“He who throws the water must sit highest in the sauna.” My grandfather taught me this phrase in Estonian in hopes of improving my language abilities, but the saying has proved equally useful while roasting in wooden hot boxes. Saunas, not passports, are how real Estonians prove their lineage. Less water and lower benches are my cooling keys to success.
Second only to the Finns (Finnish Saunas are to die for), Estonians love their Sauna. After my paragliding escapade, I headed to what my hosts described as just a “normal Saturday night gathering” at the skydiver’s club. It was normal in all respects (beers, a few drinking games, chitchat – thankfully in English with me – ), except everyone was naked. When you’re steaming in a sauna half the night, no point in drenching clothes with your sweat. Makes deciding what to wear to a party easy, I guess.
The aforementioned sauna was welcomed in an attempt to relax my muscles which were raw with pain following a day of paragliding. After spending 6 hours training on the ground, I took four successful solo flights above the plains of Estonia.

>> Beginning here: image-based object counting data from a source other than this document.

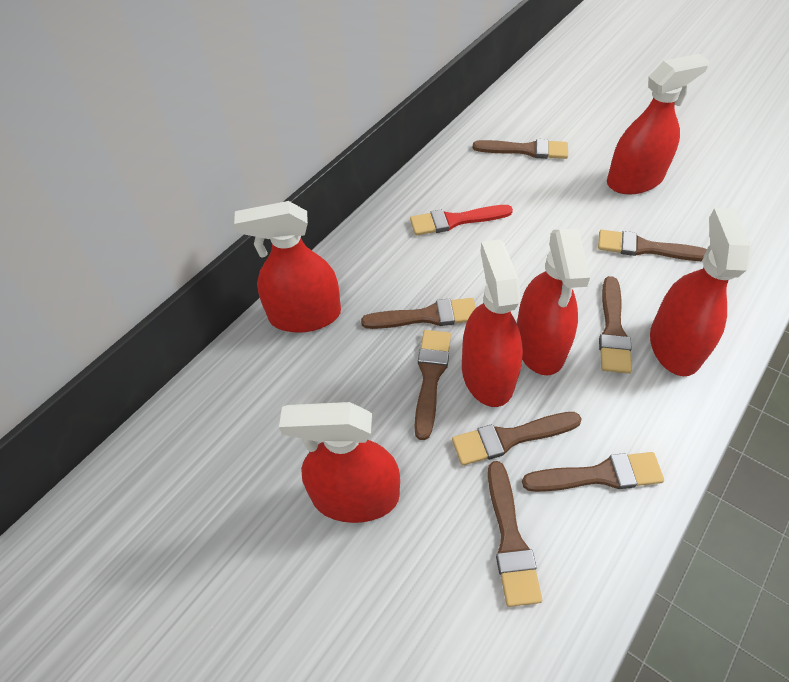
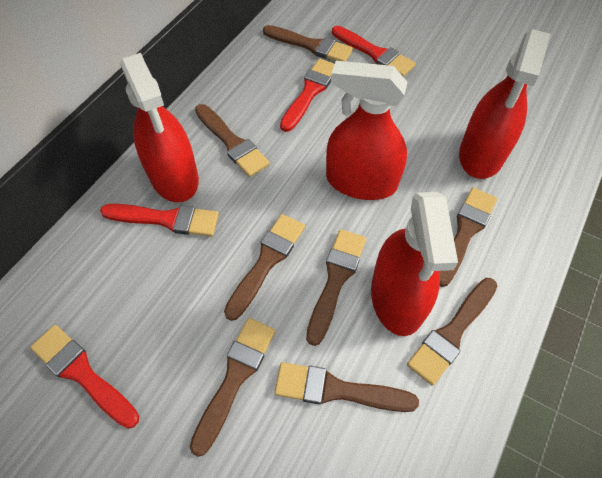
red brush: [410,205,513,235] = 1 -> [30,325,139,429] [100,204,219,236] [280,59,335,132] [332,26,416,77] = 4
red spray bottle: [234,201,341,333] [279,402,400,523] [462,239,523,407] [517,229,590,375] [607,54,709,195] [650,208,752,376] = 6 -> [120,53,199,202] [326,61,407,200] [371,192,458,336] [459,29,551,179] = 4

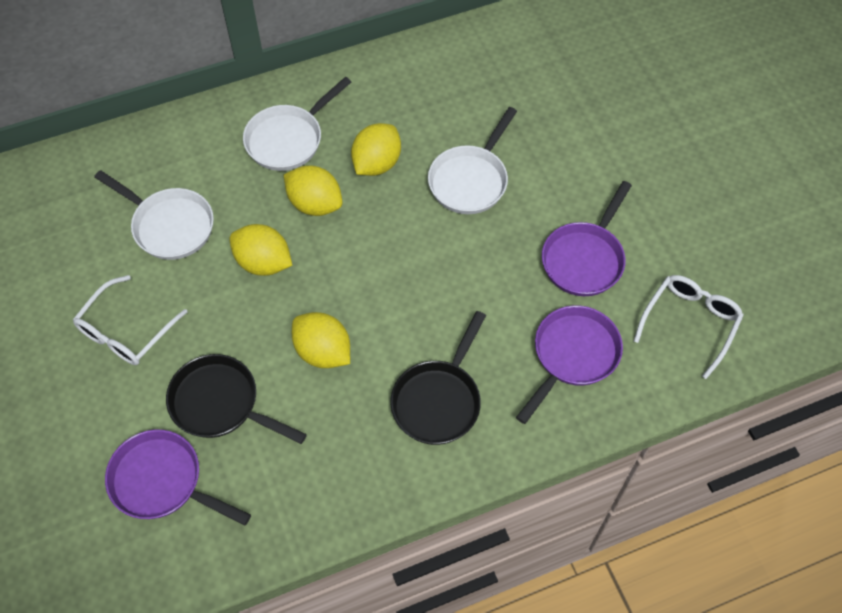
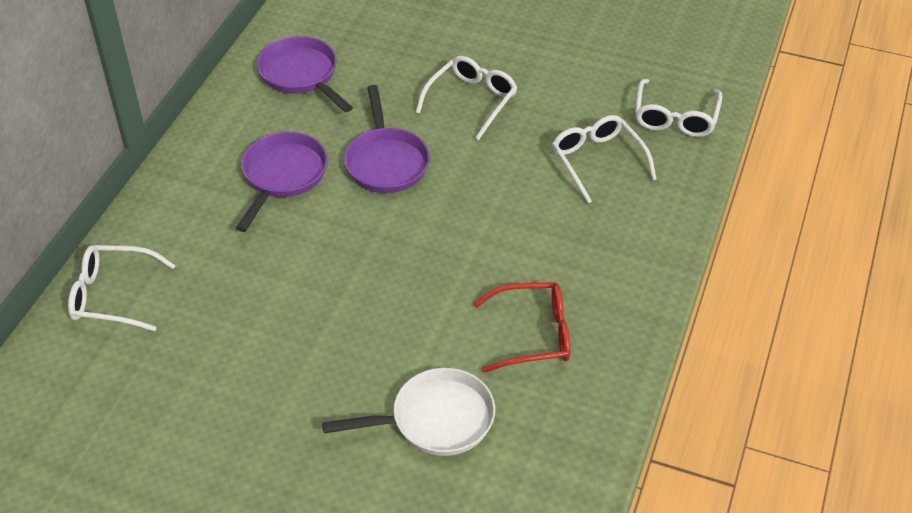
black pan: [166,354,307,444] [390,311,486,445] = 2 -> none = 0
red glasses: none = 0 -> [474,282,570,373] = 1
white glasses: [73,275,187,365] [634,275,744,379] = 2 -> [68,245,176,331] [415,56,518,140] [552,115,657,203] [635,79,722,137] = 4
white pan: [94,170,214,260] [243,77,351,171] [428,107,517,214] = 3 -> [322,368,495,456] = 1
yellow lemon: [229,224,292,276] [284,165,342,216] [292,312,350,368] [351,123,401,176] = 4 -> none = 0

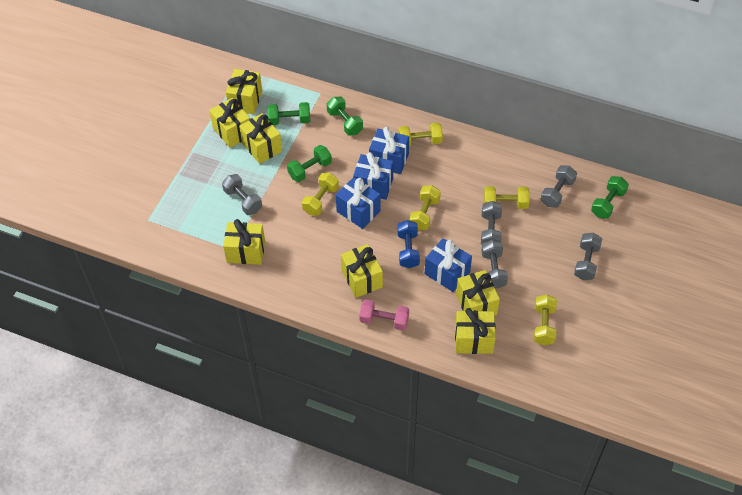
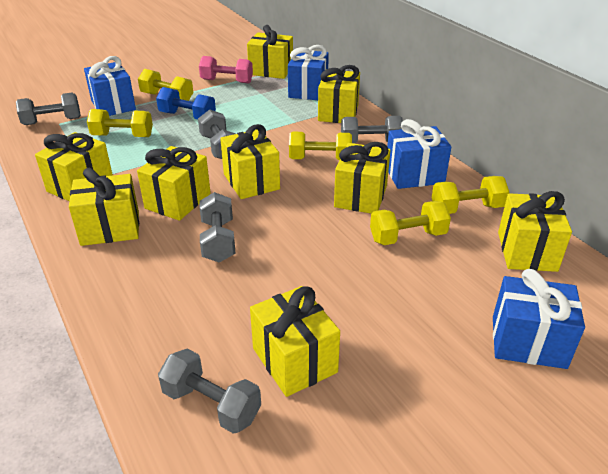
green dumbbell: [267,102,310,125] [287,145,332,182] [327,97,363,135] [591,176,629,219] = 4 -> none = 0
yellow gift: [209,98,250,148] [223,219,265,265] [226,69,262,114] [239,113,282,164] [341,244,383,298] [455,308,496,354] [456,270,500,316] = 7 -> [35,132,113,201] [69,168,139,246] [137,146,211,221] [220,124,280,199] [247,25,293,79] [250,286,340,397] [318,65,360,123] [334,142,391,214] [498,191,572,272] = 9

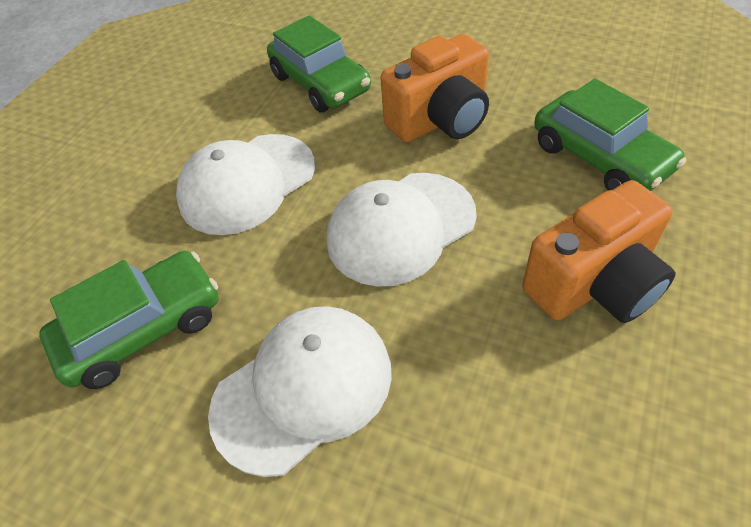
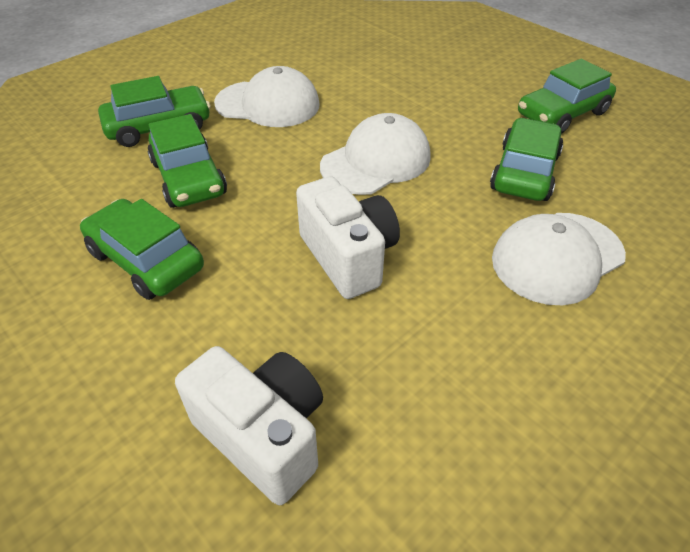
green car: [39,251,219,389] [267,16,371,112] [534,79,686,191] = 3 -> [80,199,204,300] [98,76,211,147] [147,114,227,208] [490,118,563,201] [518,59,616,134] = 5
orange camera: [381,34,489,143] [522,180,676,323] = 2 -> none = 0
white camera: none = 0 -> [175,346,323,505] [296,177,400,299] = 2

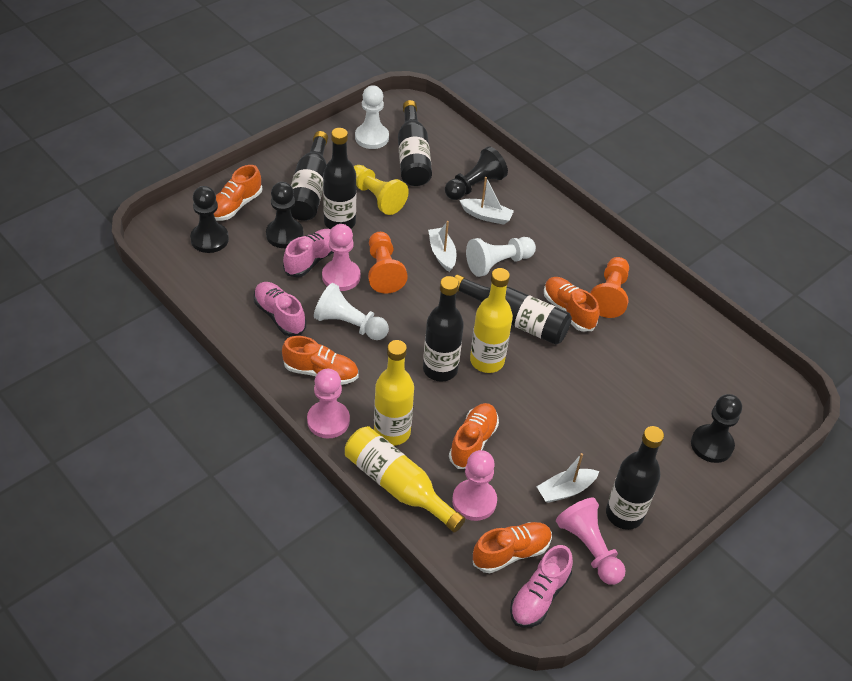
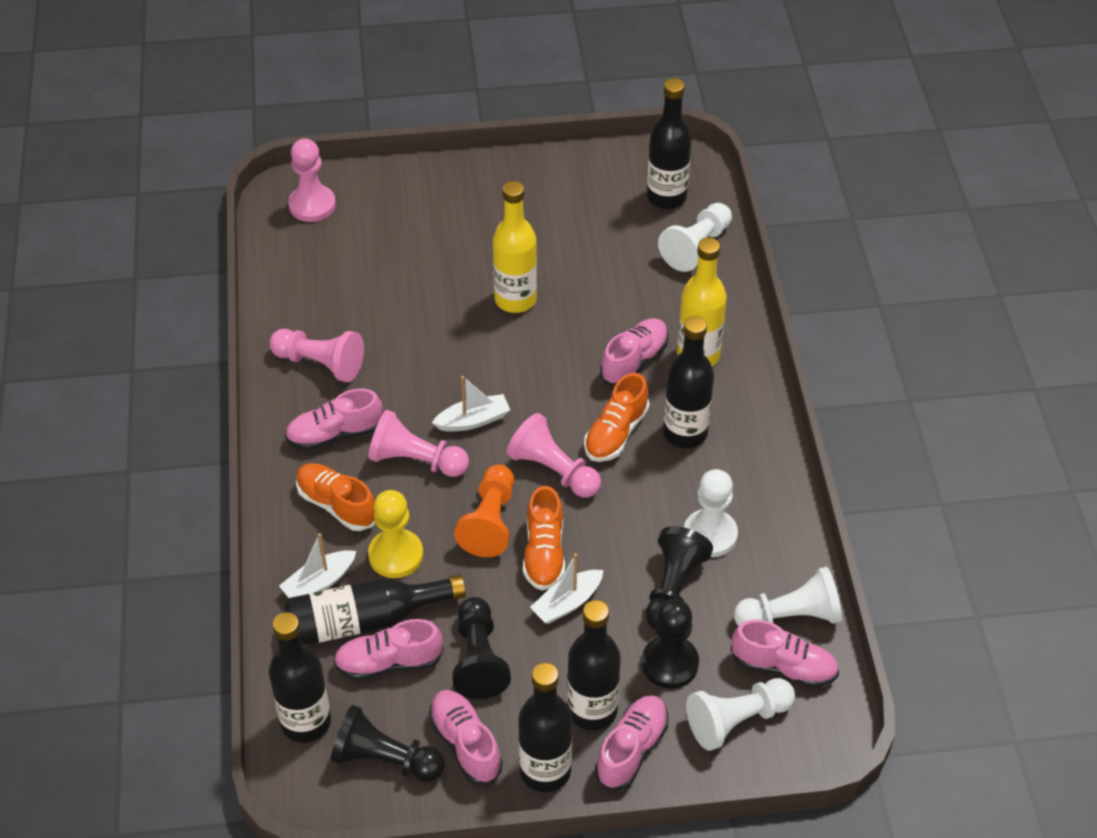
orange pawn: [368,232,408,294] [590,257,629,318] = 2 -> [454,464,514,557] = 1
orange shoe: [214,165,262,221] [282,336,358,385] [449,403,499,469] [473,522,552,573] [544,277,599,332] = 5 -> [296,463,375,531] [523,486,565,591] [584,373,649,462] = 3
pink shoe: [254,282,306,336] [283,229,334,277] [510,545,573,628] = 3 -> [285,389,383,450] [333,619,443,680] [429,690,503,784] [595,695,668,790] [600,318,669,386] [731,620,839,688] = 6
white pawn: [314,283,389,340] [355,85,389,149] [466,237,536,277] = 3 -> [658,203,732,272] [684,469,738,557] [686,678,795,751] [734,567,842,626] = 4
yellow bottle: [345,426,466,533] [374,340,414,446] [470,268,513,373] = 3 -> [493,181,537,313] [677,237,727,367] = 2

If you’re thinking, how do you paraglide over plains – great question. Given the lack of mountains in Estonia, a towing vehicle drags you up to to 1,200 feet where you detach and glide down. Think water-skiing but with air instead of water and wings instead of skis.
View a short compilation of three separate take-off attempts below (one successful, two learning experiences…):
I topped off my second week in Estonia with a weekend trip to Helsinki, Finland, after convincing the previously-met French girl to join me. On the agenda for the upcoming week: paragliding round two and a SCUBA excursion at an old Soviet sunken prison.